Give again, exactly as written, each line of the material below starting at the line that contains "Every distance and" and ending at the line that contains "the blue banner". Both ends count, and no other line does.

#### MATERIAL PROVIDED

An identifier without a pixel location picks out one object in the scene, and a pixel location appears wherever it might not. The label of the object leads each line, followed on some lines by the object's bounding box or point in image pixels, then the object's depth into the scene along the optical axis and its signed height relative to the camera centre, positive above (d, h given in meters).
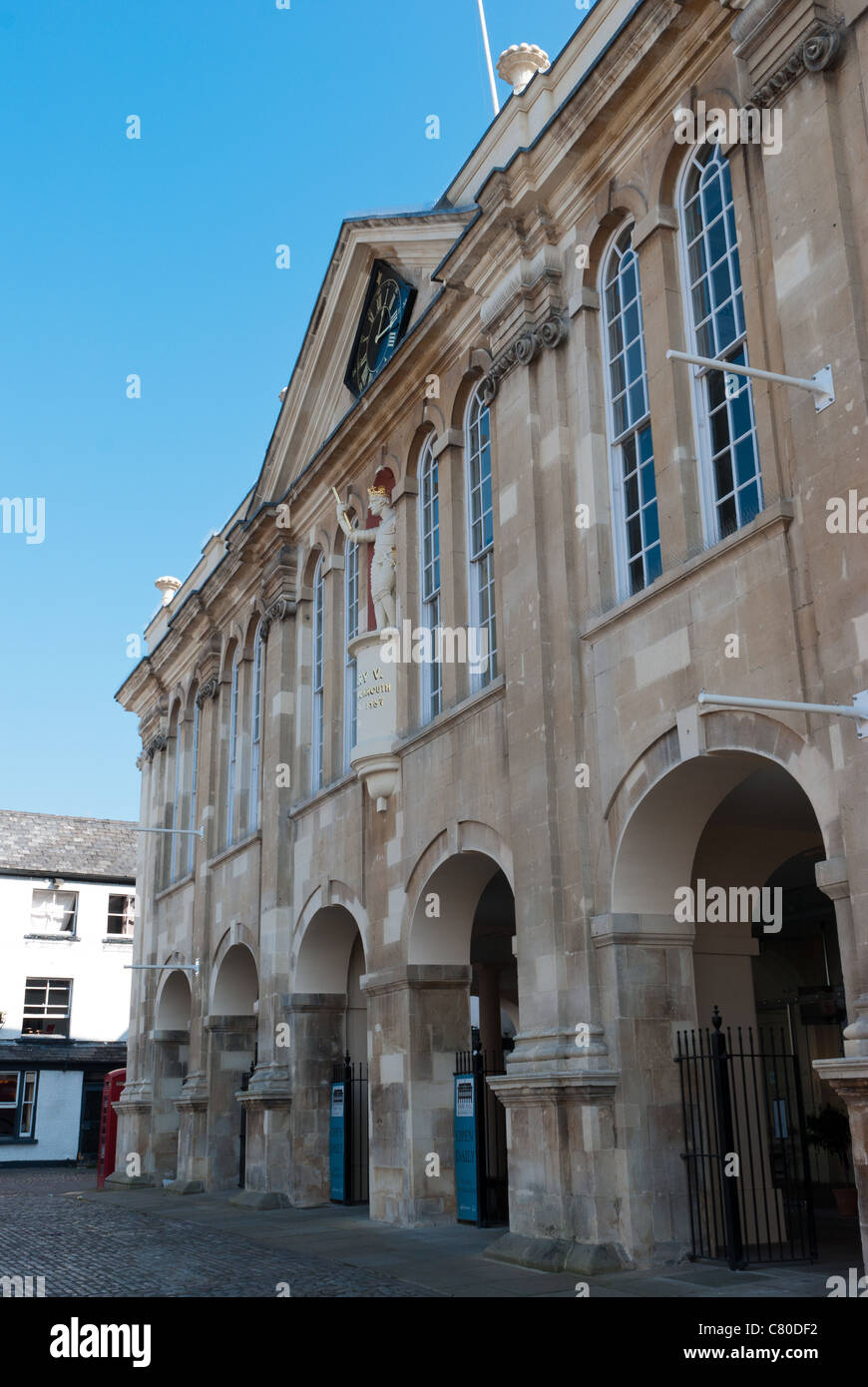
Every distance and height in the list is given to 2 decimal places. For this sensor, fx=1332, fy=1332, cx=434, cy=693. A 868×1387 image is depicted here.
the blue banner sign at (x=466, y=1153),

########
#### MATERIAL PROVIDED

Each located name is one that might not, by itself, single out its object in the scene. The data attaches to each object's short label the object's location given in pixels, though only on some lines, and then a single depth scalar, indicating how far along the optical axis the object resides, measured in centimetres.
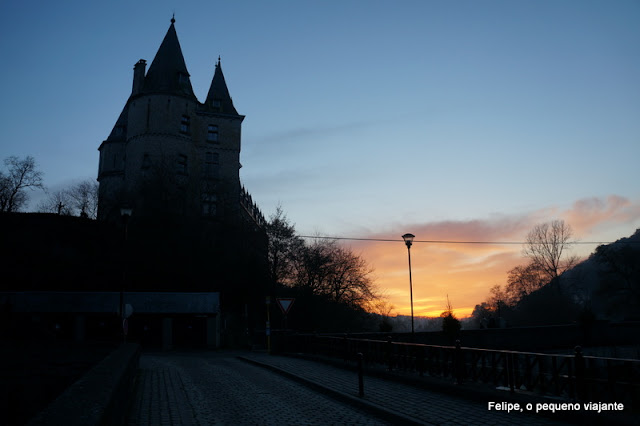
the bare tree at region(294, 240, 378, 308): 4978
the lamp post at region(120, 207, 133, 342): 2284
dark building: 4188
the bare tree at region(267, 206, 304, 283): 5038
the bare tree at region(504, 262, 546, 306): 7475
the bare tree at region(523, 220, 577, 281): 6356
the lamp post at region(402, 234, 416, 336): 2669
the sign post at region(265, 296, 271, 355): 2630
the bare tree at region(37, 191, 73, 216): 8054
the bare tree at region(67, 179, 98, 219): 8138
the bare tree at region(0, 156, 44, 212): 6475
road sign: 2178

########

### RESPONSE BOX
Every distance and height in the list is given to 2 decimal places. For this sensor, fx=1332, fy=1332, cx=434, cy=693. A 868×1387 image is depicted here.
the blue banner sign at (x=466, y=1153),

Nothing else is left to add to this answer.